Shuddering still at the thought of the lad’s screams, he pushed on towards the terrace with the green knight’s men. His massive shoulders gave him the van. There was a great press in the gallery to the hall, as those on the terrace jostled in towards the door. Cries of “Back, sirs, back! reverence for the Lord Bishop,” echoed under the low-pitched roof. Tristan, putting brute force to good use, thrust his neighbours to the wall, the men’s oaths falling like water from his broad back.
Within, the hall was lit by flambeaux, borne by the guards about the wall. Grim, iron-shirted men packed the place, their surcoats turned up over their girdles, their swords bare to the red flare of the torches.

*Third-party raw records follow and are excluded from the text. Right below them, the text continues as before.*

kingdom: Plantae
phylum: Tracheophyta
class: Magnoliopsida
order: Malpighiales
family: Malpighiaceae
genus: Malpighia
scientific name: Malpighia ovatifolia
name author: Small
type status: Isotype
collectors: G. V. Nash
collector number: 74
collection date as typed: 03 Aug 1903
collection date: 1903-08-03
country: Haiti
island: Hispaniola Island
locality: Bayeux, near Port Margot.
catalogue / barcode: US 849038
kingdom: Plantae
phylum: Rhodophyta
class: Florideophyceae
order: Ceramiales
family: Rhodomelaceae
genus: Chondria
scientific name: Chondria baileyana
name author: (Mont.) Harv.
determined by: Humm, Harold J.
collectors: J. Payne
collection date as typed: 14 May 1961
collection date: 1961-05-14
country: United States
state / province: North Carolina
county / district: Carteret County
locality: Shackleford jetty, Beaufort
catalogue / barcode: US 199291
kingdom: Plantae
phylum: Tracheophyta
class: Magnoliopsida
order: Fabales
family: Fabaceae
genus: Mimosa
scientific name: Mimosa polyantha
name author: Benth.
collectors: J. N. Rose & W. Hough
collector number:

In the waist of the hall a grove of spears tapered towards the smoke-wrapped rafters, their points like dim stars seen through clouds. Before the daïs had gathered a great company of knights and captains, ranged in long ranks against the walls. The many painted shields, azure, green, and red, shone in a rich array under the gloom-filled roof.
On the daïs in dead Ronan’s chair sat a man in a robe of black velvet, a gold cross hanging by a chain about his neck. He wore a cap of purple silk over his tonsured scalp. There were jewelled rings upon his plump white fingers; he had a belaced and perfumed diaper in his lap. At his right hand sat a burly lord with a black beard and a face of iron, Benedict, Warden of the Southern Marches, debauchée and despot, whose very winepresses ran blood. Christopher, Canon of Agravale, the episcopal secretary, was pointing his quill on the Bishop’s left.